HCX and/or NSX Standalone Edge provide a unique feature – the ability to stretch a Layer 2 broadcast domain for a selected VLAN and allow the workload to retain the original IP addresses. This feature enormously helps to seamlessly migrate applications without an impact on the client configuration. On the other hand, this feature has several trade-offs, impacting workload availability and/or performance:

  • For workloads deployed on a Layer 2 extended segment (even with the MON feature enabled), all traffic sent to destinations residing outside of the SDDC network will first reach the default gateway, located on-premises. It may cause unexpected high latency when accessing workloads residing in native AWS VPC, including the connected VPC.
    • Workloads have a clear dependency on the on-premises default gateway. If the link between on-premises and the SDDC stops functioning, the workload on the extended leg of the segment would not be able to reach the default gateway and communicate with the external destination.
    • Undersized HCX Layer 2 extension appliances: All broadcast traffic within the VLAN must traverse the extension appliances on both sides of the tunnel. If the appliance is overloaded and/or does not have enough resources, the workload residing in the SDDC drops all external connections. This scenario is often observed with entry-level clusters based on the i3.metal host type. You can scale out and deploy multiple extension appliance pairs and distribute extended segments between appliances.

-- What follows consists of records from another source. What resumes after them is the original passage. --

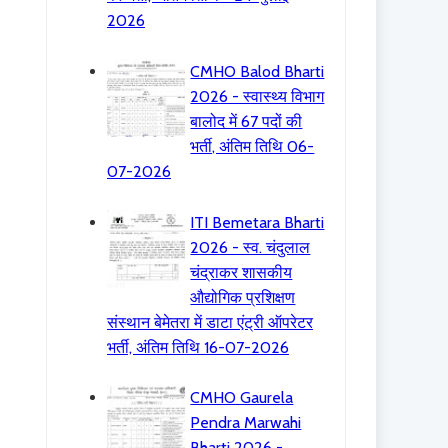
2026
CMHO Balod Bharti
2026 - स्वास्थ्य विभाग
बालोद में 67 पदों की
भर्ती, अंतिम तिथि 06-
07-2026
ITI Bemetara Bharti
2026 - स्व. चंदुलाल
चंद्राकर शासकीय
औद्योगिक प्रशिक्षण
संस्थान बेमेतरा में डाटा एंट्री ऑपरेटर
भर्ती, अंतिम तिथि 16-07-2026
CMHO Gaurela
Pendra Marwahi
Bharti 2026 -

    • Extension appliance availability: As mentioned earlier, the Layer 2 extension has a direct dependency on the HCX appliance. If the appliance stops working, becomes corrupted, or restarts, the network communication is affected. If you plan to maintain the extension after the migration is complete, use the HA feature of HCX extension appliances. Bear in mind that for a complex environment with a lot of extended VLANs, configuring HA will reduce compute and storage resources on both sides of the environment, including the SDDC. You may need to scale out the vSphere cluster hosting appliance on the SDDC side, incurring additional costs.
    • Security concerns: Many security teams tend not to allow a Layer 2 extension over the public internet as it poses security risks and exposes sensitive broadcast traffic to the internet. When not properly addressed in the design phase, it might drastically affect your migration plans if you were planning to live migrate and retain the IP addresses. The best solution is to use a dedicated DX line and pass the extension traffic over the DX, which must address most of the concerns of the security team.
  • Identify network dependencies after migration

Many organizations claim that performance suffers after migrating workloads to the cloud. Some of these concerns are due to not following the best practices while migrating; however, in many cases, it has nothing to do with the SDDC. For a complex distributed application when not all components were properly identified and migrated to the cloud, the traffic may have additional hops traversing the WAN link(s), adding not foreseen latency to the application. An example of this is a migration of a SQL Server database warehouse, where the centralized integration service (SSIS) was left on premises, causing all the data to be first moved back to on-premises and then retransmitted to the SDDC. The impact of this configuration on the application was measured at a 300% increase in the OLAP cube generation time. The troubleshooting and search for affected traffic flows may be a complex and time-consuming task. VMware Aria Operations for Networks can help you visualize the traffic flow for a selected application.